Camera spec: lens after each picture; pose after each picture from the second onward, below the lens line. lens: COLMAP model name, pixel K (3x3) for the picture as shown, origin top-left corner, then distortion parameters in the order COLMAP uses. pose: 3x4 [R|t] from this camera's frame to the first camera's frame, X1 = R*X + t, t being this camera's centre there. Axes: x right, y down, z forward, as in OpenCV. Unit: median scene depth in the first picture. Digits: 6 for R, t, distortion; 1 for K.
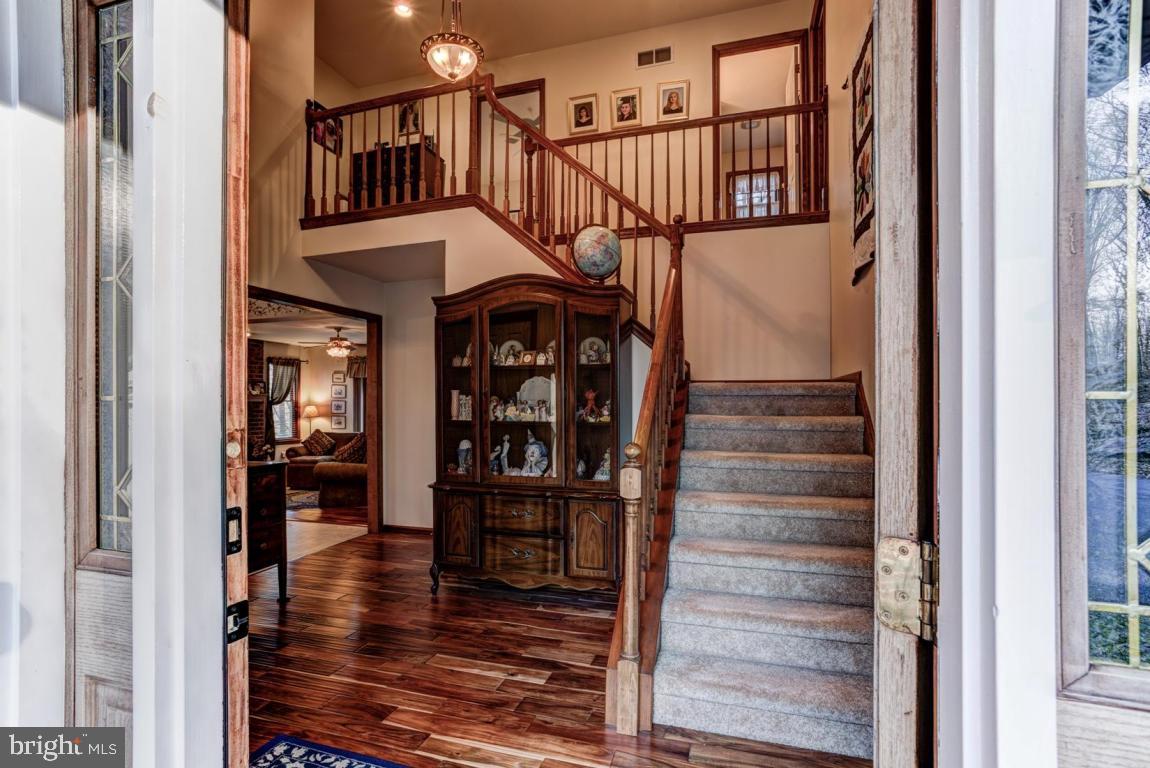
lens RADIAL K [[553.5, 0, 555.4], [0, 553.5, 397.7], [0, 0, 1]] dist [-0.017609, 0.004805]
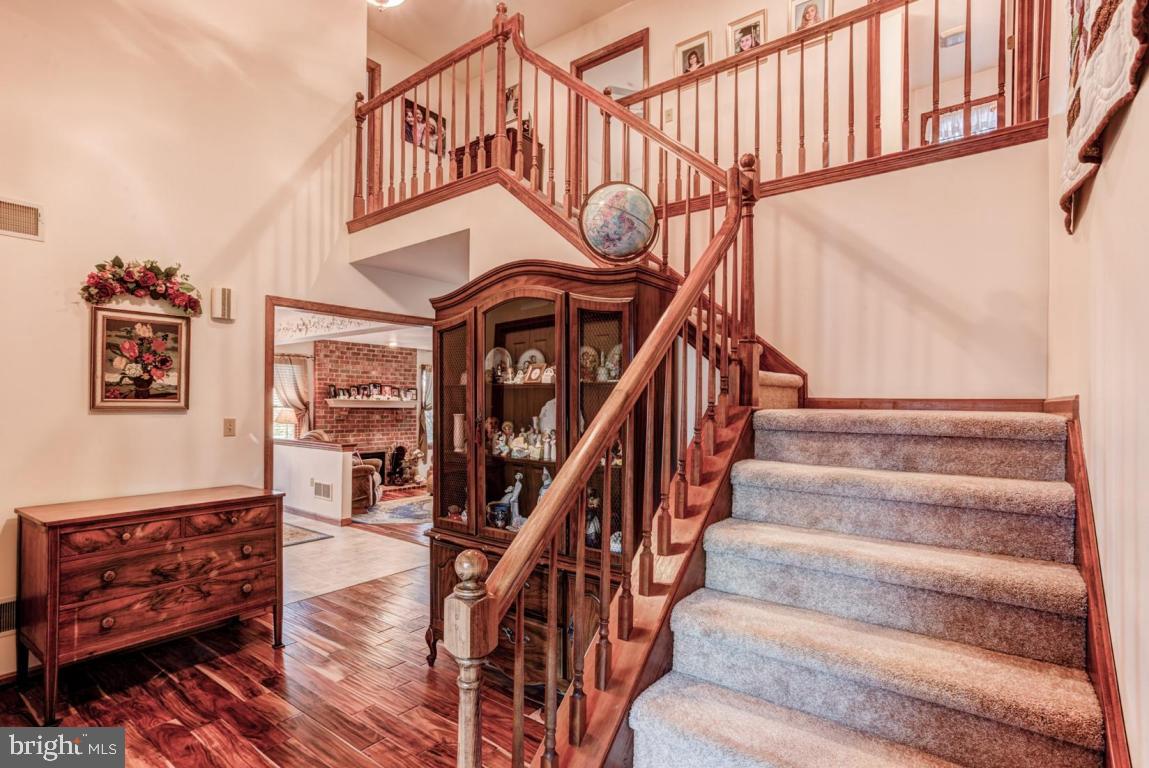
lens RADIAL K [[553.0, 0, 568.6], [0, 553.0, 396.6], [0, 0, 1]] dist [-0.017609, 0.004805]
pose [[0.944740, 0.002543, -0.327809, 0.231732], [-0.002895, 0.999996, -0.000587, -0.038828], [0.327806, 0.001504, 0.944744, 0.300612]]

::::::

**ACTIVITY:** Return every line of text in the material above verbatim, without the pictures.

**RESPONSE BELOW:**
Camera spec: lens after each picture; pose after each picture from the second onward, below the lens line. lens: COLMAP model name, pixel K (3x3) for the picture as shown, origin top-left corner, then distortion parameters in the order COLMAP uses. pose: 3x4 [R|t] from this camera's frame to the first camera's frame, X1 = R*X + t, t being this camera's centre there. Axes: x right, y down, z forward, as in OpenCV. Unit: median scene depth in the first picture. Digits: 6 for R, t, distortion; 1 for K.
lens RADIAL K [[553.5, 0, 555.4], [0, 553.5, 397.7], [0, 0, 1]] dist [-0.017609, 0.004805]
lens RADIAL K [[553.0, 0, 568.6], [0, 553.0, 396.6], [0, 0, 1]] dist [-0.017609, 0.004805]
pose [[0.944740, 0.002543, -0.327809, 0.231732], [-0.002895, 0.999996, -0.000587, -0.038828], [0.327806, 0.001504, 0.944744, 0.300612]]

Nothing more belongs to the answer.